C’est l’impôt qui porte malheur… quand on veut le supprimer. Jacques Chirac, qui avait aboli la taxation des fortunes en 1987, a toujours considéré que cette décision avait beaucoup aidé à la réélection de François Mitterrand en 1988. Depuis, la droite a toujours reculé devant sa suppression, en dépit de ses convictions et de ses tentations. Nicolas Sarkozy avait instauré un «bouclier fiscal» qui en limitait les effets, ce qui lui a probablement coûté plus de voix que cela n’a fait revenir de milliardaires exilés.
L’ISF est largement symbolique mais touche l’opinion. Deviendra-t-il le sparadrap du capitaine Macron ? C’est bien parti.
Le gouvernement «assume», comme on dit : il ne fait qu’appliquer le programme d’En marche, validé par quatre scrutins. C’est exact, mais l’opinion est toujours aussi rétive, y compris à droite. Un amusant sondage express du
Figaro montrait que près de la moitié des internautes votant sur le site du journal était hostiles à la suppression de l’ISF : trahison significative.

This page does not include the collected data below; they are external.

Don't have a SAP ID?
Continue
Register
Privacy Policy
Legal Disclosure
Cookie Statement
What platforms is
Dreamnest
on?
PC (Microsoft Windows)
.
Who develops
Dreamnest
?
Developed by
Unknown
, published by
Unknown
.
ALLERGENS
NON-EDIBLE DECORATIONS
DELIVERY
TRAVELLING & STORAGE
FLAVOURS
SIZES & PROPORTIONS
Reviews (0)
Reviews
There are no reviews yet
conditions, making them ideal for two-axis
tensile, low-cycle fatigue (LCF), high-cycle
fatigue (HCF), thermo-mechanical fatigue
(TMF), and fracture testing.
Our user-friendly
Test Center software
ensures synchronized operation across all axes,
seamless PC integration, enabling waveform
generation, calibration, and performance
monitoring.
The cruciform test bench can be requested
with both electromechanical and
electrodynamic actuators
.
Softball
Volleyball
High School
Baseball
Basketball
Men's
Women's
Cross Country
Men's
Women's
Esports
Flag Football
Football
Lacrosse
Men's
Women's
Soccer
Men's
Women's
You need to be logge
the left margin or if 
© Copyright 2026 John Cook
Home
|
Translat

Tu quoque, lecteur de droite… Au sein du mouvement En marche aussi, beaucoup d’élus craignent un retour de bâton égalitaire. Du coup, le gouvernement assume de moins en moins et cherche dans la fébrilité des compensations. On exhume ainsi la taxation des «
signes extérieurs de richesse». C’est pour tomber dans un imbroglio fiscalo-juridique. Dangereux d’inclure les «signes» en question dans la taxation des biens immobiliers : ce sont des biens meubles.

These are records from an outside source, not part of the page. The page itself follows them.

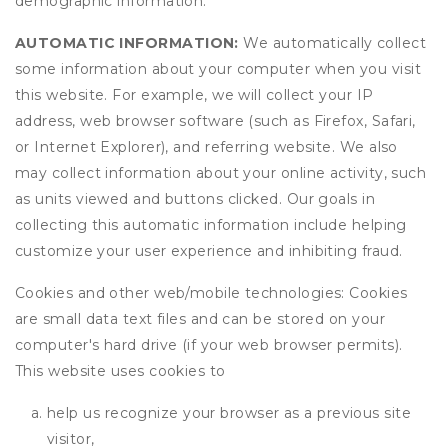
demographic information.
AUTOMATIC INFORMATION:
We automatically collect
some information about your computer when you visit
this website. For example, we will collect your IP
address, web browser software (such as Firefox, Safari,
or Internet Explorer), and referring website. We also
may collect information about your online activity, such
as units viewed and buttons clicked. Our goals in
collecting this automatic information include helping
customize your user experience and inhibiting fraud.
Cookies and other web/mobile technologies: Cookies
are small data text files and can be stored on your
computer's hard drive (if your web browser permits).
This website uses cookies to
help us recognize your browser as a previous site
visitor,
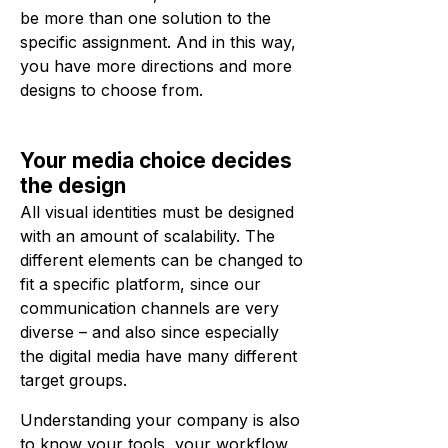
be more than one solution to the
specific assignment. And in this way,
you have more directions and more
designs to choose from.
Your media choice decides
the design
All visual identities must be designed
with an amount of scalability. The
different elements can be changed to
fit a specific platform, since our
communication channels are very
diverse – and also since especially
the digital media have many different
target groups.
Understanding your company is also
to know your tools, your workflow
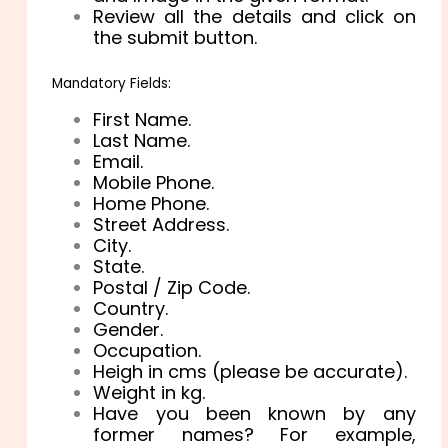
Review all the details and click on
the submit button.
Mandatory Fields:
First Name.
Last Name.
Email.
Mobile Phone.
Home Phone.
Street Address.
City.
State.
Postal / Zip Code.
Country.
Gender.
Occupation.
Heigh in cms (please be accurate).
Weight in kg.
Have you been known by any
former names? For example,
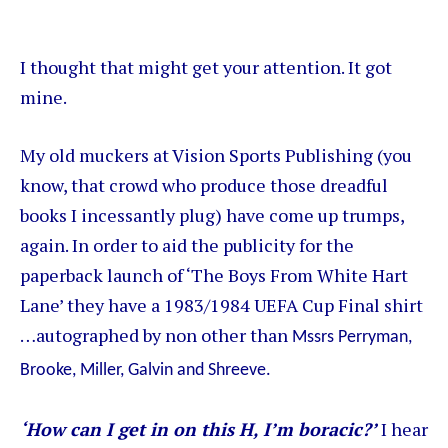
I thought that might get your attention. It got
mine.
My old muckers at Vision Sports Publishing (you
know, that crowd who produce those dreadful
books I incessantly plug) have come up trumps,
again. In order to aid the publicity for the
paperback launch of ‘The Boys From White Hart
Lane’ they have a 1983/1984 UEFA Cup Final shirt
…autographed by non other than
Mssrs Perryman,
Brooke, Miller, Galvin and Shreeve.
‘How can I get in on this H, I’m boracic?’
I hear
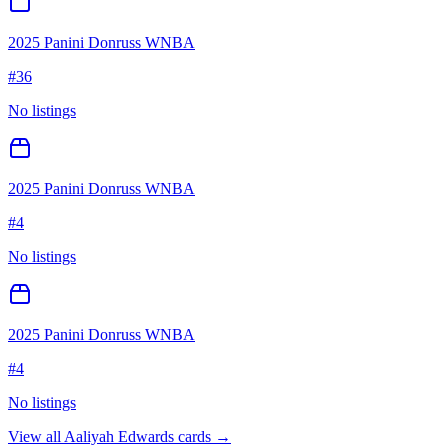
2025 Panini Donruss WNBA
#
36
No listings
2025 Panini Donruss WNBA
#
4
No listings
2025 Panini Donruss WNBA
#
4
No listings
View all
Aaliyah Edwards
cards →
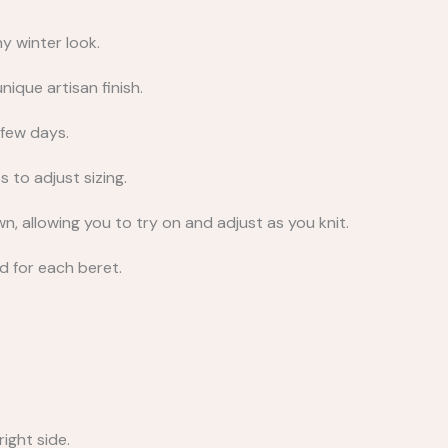
y winter look.
nique artisan finish.
 few days.
s to adjust sizing.
, allowing you to try on and adjust as you knit.
ed for each beret.
ight side.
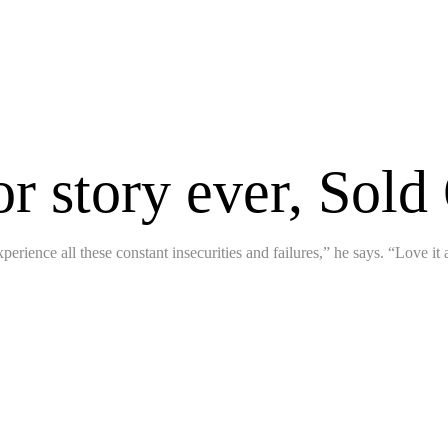
or story ever, Sold
perience all these constant insecurities and failures,” he says. “Love it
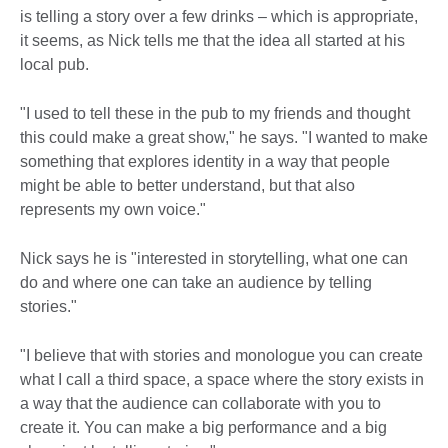
is telling a story over a few drinks – which is appropriate,
it seems, as Nick tells me that the idea all started at his
local pub.
"I used to tell these in the pub to my friends and thought
this could make a great show," he says. "I wanted to make
something that explores identity in a way that people
might be able to better understand, but that also
represents my own voice."
Nick says he is "interested in storytelling, what one can
do and where one can take an audience by telling
stories."
"I believe that with stories and monologue you can create
what I call a third space, a space where the story exists in
a way that the audience can collaborate with you to
create it. You can make a big performance and a big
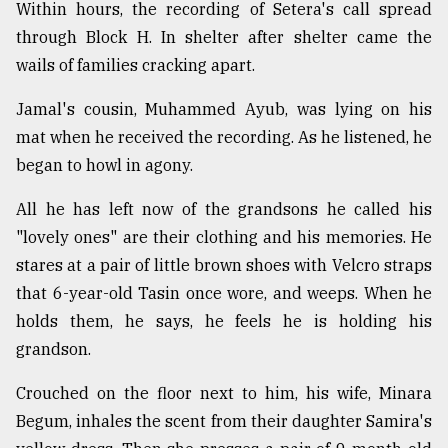
Within hours, the recording of Setera's call spread
through Block H. In shelter after shelter came the
wails of families cracking apart.
Jamal's cousin, Muhammed Ayub, was lying on his
mat when he received the recording. As he listened, he
began to howl in agony.
All he has left now of the grandsons he called his
"lovely ones" are their clothing and his memories. He
stares at a pair of little brown shoes with Velcro straps
that 6-year-old Tasin once wore, and weeps. When he
holds them, he says, he feels he is holding his
grandson.
Crouched on the floor next to him, his wife, Minara
Begum, inhales the scent from their daughter Samira's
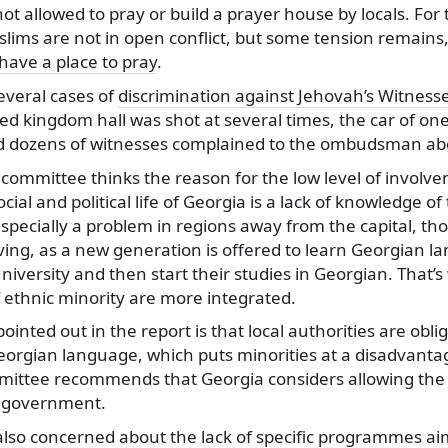
t allowed to pray or build a prayer house by locals. For
slims are not in open conflict, but some tension remains
 have a place to pray
.
everal cases of
discrimination against Jehovah’s Witness
ed kingdom hall was shot at several times, the car of one
 dozens of witnesses complained to the ombudsman abo
ommittee thinks the reason for the low level of involve
ocial and political life of Georgia is a lack of knowledge o
especially a problem in regions away from the capital, th
ving, as a new generation is offered to learn Georgian 
 university and then start their studies in Georgian. That
 ethnic minority are more integrated.
inted out in the report is that local authorities are obl
eorgian language, which puts minorities at a disadvanta
mmittee recommends that Georgia considers allowing the 
l government.
lso concerned about the lack of specific programmes aim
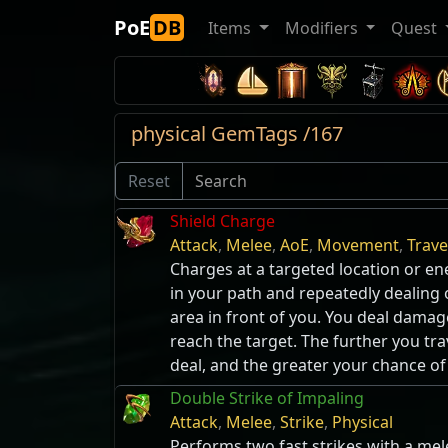
PoE
DB
Items
Modifiers
Quest
physical GemTags /167
Reset
Shield Charge
Attack
,
Melee
,
AoE
,
Movement
,
Trave
Charges at a targeted location or 
in your path and repeatedly dealing
area in front of you. You deal damag
reach the target. The further you t
deal, and the greater your chance o
Double Strike of Impaling
Attack
,
Melee
,
Strike
,
Physical
Performs two fast strikes with a me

Le Conseil constitutionnel veille. Il faut donc des taxes spécifiques. Mais les yachts de plus de vingt mètres ont pris le large depuis longtemps : la plupart naviguent sous un pavillon de complaisance qui permet de contourner les règles françaises, par exemple en matière salariale. Il en reste une vingtaine immatriculés en France ! Une misère… Les gros bateaux aussi ont des jambes qui leur ont permis d’aller jusqu’à Jersey ou au Belize. Les œuvres d’art ont été exonérées par le gouvernement Mauroy pour prévenir la fuite les tableaux et des sculptures qui n’aurait pas manqué de se produire. Difficile d’être plus socialiste que les socialistes… Restent les voitures de grosse cylindrée. Mais ces meubles-là aussi, comme on peut le deviner, sont très mobiles.

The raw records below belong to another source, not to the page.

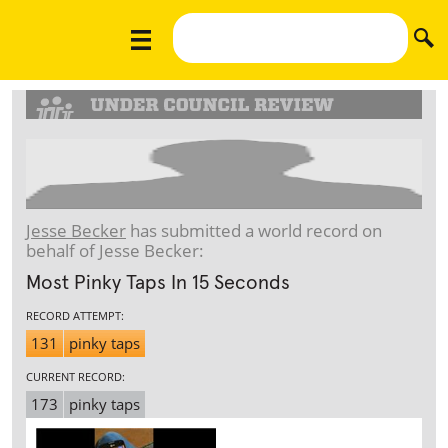
Jesse Becker
has submitted a world record on
behalf of Jesse Becker:
Most Pinky Taps In 15 Seconds
RECORD ATTEMPT:
131
pinky taps
CURRENT RECORD:
173
pinky taps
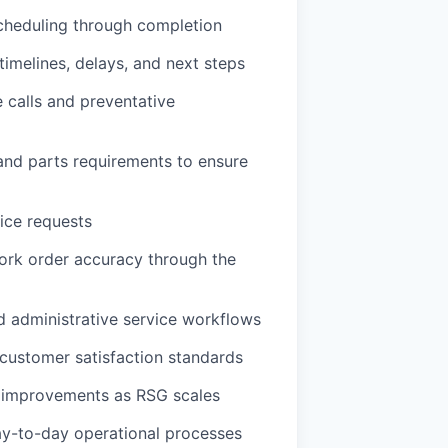
cheduling through completion
imelines, delays, and next steps
 calls and preventative
 and parts requirements to ensure
vice requests
ork order accuracy through the
nd administrative service workflows
 customer satisfaction standards
s improvements as RSG scales
ay-to-day operational processes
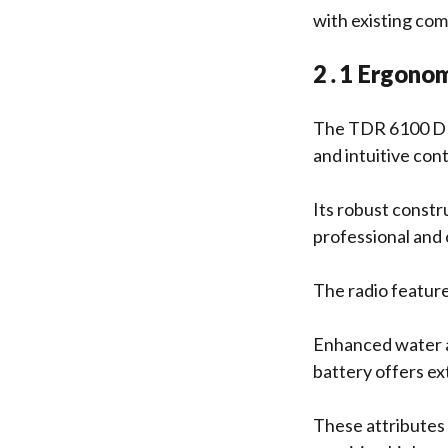
with existing co
2․1 Ergonomi
The TDR 6100 DMR
and intuitive cont
Its robust constr
professional and
The radio feature
Enhanced water an
battery offers e
These attributes 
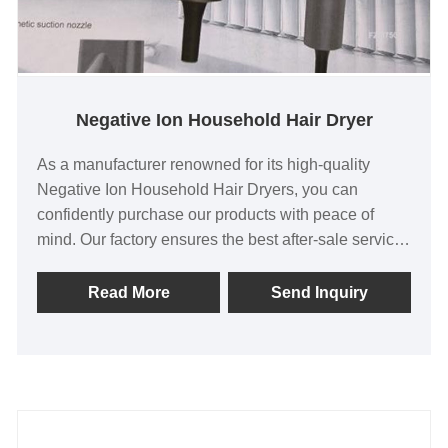
Negative Ion Household Hair Dryer
As a manufacturer renowned for its high-quality
Negative Ion Household Hair Dryers, you can
confidently purchase our products with peace of
mind. Our factory ensures the best after-sale service
and prompt delivery, ensuring your satisfaction. Our
negative ion hair dryers are exported to Asia, North
Read More
Send Inquiry
America, and Europe, testament to their worldwide
popularity and reliability.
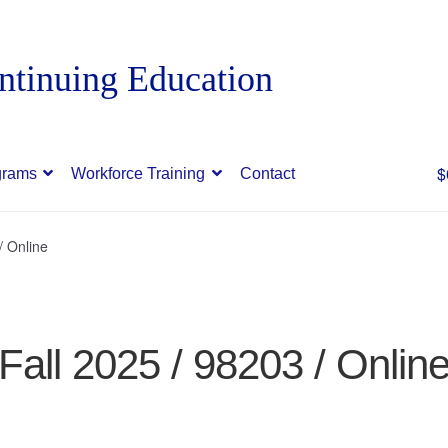
$
grams
Workforce Training
Contact
/ Online
Fall 2025 / 98203 / Onlin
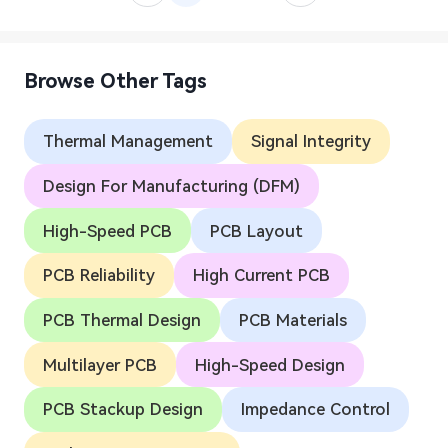
Browse Other Tags
Thermal Management
Signal Integrity
Design For Manufacturing (DFM)
High-Speed PCB
PCB Layout
PCB Reliability
High Current PCB
PCB Thermal Design
PCB Materials
Multilayer PCB
High-Speed Design
PCB Stackup Design
Impedance Control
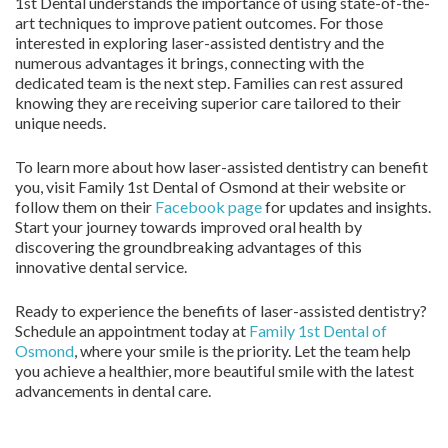
1st Dental understands the importance of using state-of-the-
art techniques to improve patient outcomes. For those
interested in exploring laser-assisted dentistry and the
numerous advantages it brings, connecting with the
dedicated team is the next step. Families can rest assured
knowing they are receiving superior care tailored to their
unique needs.
To learn more about how laser-assisted dentistry can benefit
you, visit Family 1st Dental of Osmond at their website or
follow them on their
Facebook page
for updates and insights.
Start your journey towards improved oral health by
discovering the groundbreaking advantages of this
innovative dental service.
Ready to experience the benefits of laser-assisted dentistry?
Schedule an appointment today at
Family 1st Dental of
Osmond
, where your smile is the priority. Let the team help
you achieve a healthier, more beautiful smile with the latest
advancements in dental care.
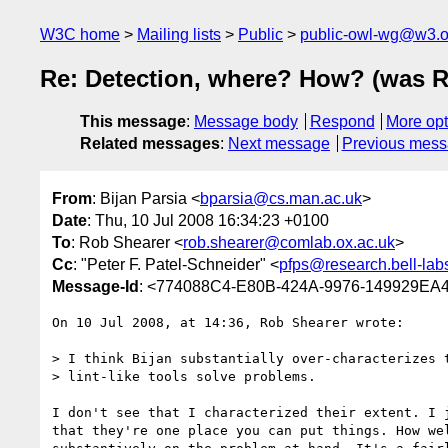
W3C home
Mailing lists
Public
public-owl-wg@w3.o
Re: Detection, where? How? (was R
This message
:
Message body
Respond
More opt
Related messages
:
Next message
Previous mes
From
: Bijan Parsia <
bparsia@cs.man.ac.uk
>
Date
: Thu, 10 Jul 2008 16:34:23 +0100
To
: Rob Shearer <
rob.shearer@comlab.ox.ac.uk
>
Cc
: "Peter F. Patel-Schneider" <
pfps@research.bell-lab
Message-Id
: <774088C4-E80B-424A-9976-149929EA
On 10 Jul 2008, at 14:36, Rob Shearer wrote:

> I think Bijan substantially over-characterizes t
> lint-like tools solve problems.

I don't see that I characterized their extent. I j
that they're one place you can put things. How wel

A moins de renoncer, le gouvernement devra donc accepter, pour un gain économique incertain, des pertes politiques certaines. En fait, l’acceptation de l’impôt est très variable selon les pays. On admet en Suède ou au Danemark un taux de prélèvement qu’on jugerait soviétiques aux Etats-Unis ou en Grande-Bretagne. Il en va de même en France : on croit encore à l’Etat ; on croit donc à l’impôt (tout en râlant). C’est d’autant plus vrai pour l’ISF : comme il ne touche qu’une petite minorité, la grande majorité l’approuve, surtout quand on lui demande par ailleurs des efforts pour redresser les comptes. Pas doute : le sparadrap est toujours aussi collant.
Et aussi
• Le gouvernement veut encore renforcer les interdictions de vapoter. Pour parler franchement, c’est une mesure obscurantiste. L’immense majorité des spécialistes estiment que la cigarette électronique est infiniment moins dangereuse que le tabac. Une étude américaine sérieuse publiée ce matin par la revue Tobacco Control montre que la cigarette électronique permettrait de sauver entre un et six millions de vies si elle venait à remplacer le tabac. Seul argument des anti-vapotage : c’est une «porte d’entrée» vers la consommation de tabac. Rien ne le prouve. On ajoute alors que «le geste est le même». A ce compte-là, il faut interdire l’eau : qu'on boive un verre de vin ou un verre d’eau, «le geste est le même»…
• Le Brexit, décidément, n’est pas une partie de plaisir. Affaiblie par son médiocre résultat aux dernières élections, Theresa May s’embourbe dans les négociations avec l’Europe, qui n’avancent pas. Boris Johnson, le turlupin ultra-libéral qu’elle a nommé au Foreign Office pour le neutraliser, ne cesse de lui planter des banderilles. L’économie ralentit et l’opinion se divise un peu plus. De toute évidence, l’establishment, conservateur ou travailliste, considère que la sortie de l’Union est une erreur historique. Il cherche à gagner du temps. On parle d’une période de transition de «deux ans ou plus», on veut limiter la casse, atténuer le divorce, conserver le beurre et l’argent du beurre. Habituelles palinodies du populisme qui se retrouve, quand il veut appliquer son programme, comme une poule qui a trouvé un couteau.